His two-volume work on the New Testament argued that the Greek text was originally composed in Hebrew, according to the traditional procedures of midrash. Following Paul Vulliaud, Dubourg emphasised the importance of gematria in showing the coherence of his back-translated text.

==Works==
- 25 poèmes, 1971
- Parcours, 1971
- (tr. with J. H. Prynne) Poèmes de cuisine by J. H. Prynne. Translated from the English Kitchen Poems. Damazan: B. Dubourg, 1975.
- (tr.) Chansons à la journée-lumière. séquentiel diurne 1 by J. H. Prynne. Translated from the English Daylight Songs. Damazan: B. Dubourg, 1975.
- (tr.) Lézard de feu. séquentiel diurne 2. Translated from the English Fire Lizard. Damazan: B. Dubourg, 1975.
- Sonnets, 1975
- (tr.) motion. Translated from the English The Proposal by Peter Baker, Damazan: B.Dubourg, 1976.

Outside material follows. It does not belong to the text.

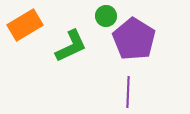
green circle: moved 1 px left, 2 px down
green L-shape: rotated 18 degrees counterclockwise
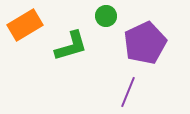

- D'autres poemes, Damazan: B. Dubourg, 1976.
- Poèmes 82-83, 1983
- Les Samaritains (leur histoire, leurs doctrines, leur littérature) by Moses Gaster. Translated from the English. Paris: O.E.I.L, 1984.
- Les hommes du Garizim : histoire, théologie, littérature des Samaritains : avec une bibliographie samaritaine mise à jour by J. A. Montgomery. Translated from the English The Samaritans. Paris: O.E.I.L., 1985.
- (tr.) De la supériorité des femmes by Heinrich Cornelius Agrippa. Paris: Dervy-Livres, 1986. Translation from the Latin Declamatio de nobilitate et praecellentia foeminei sexus
- (tr. with J. H. Prynne) Massepain by J. H. Prynne. Translation from the English Marzipan. Cambridge: P. Riley, 1986.
- L'Invention de Jésus. Vol. 1, L'Hébreu du Nouveau Testament, 1987; Vol. 2, La Fabrication du Nouveau Testament, 1989. Paris: Gallimard.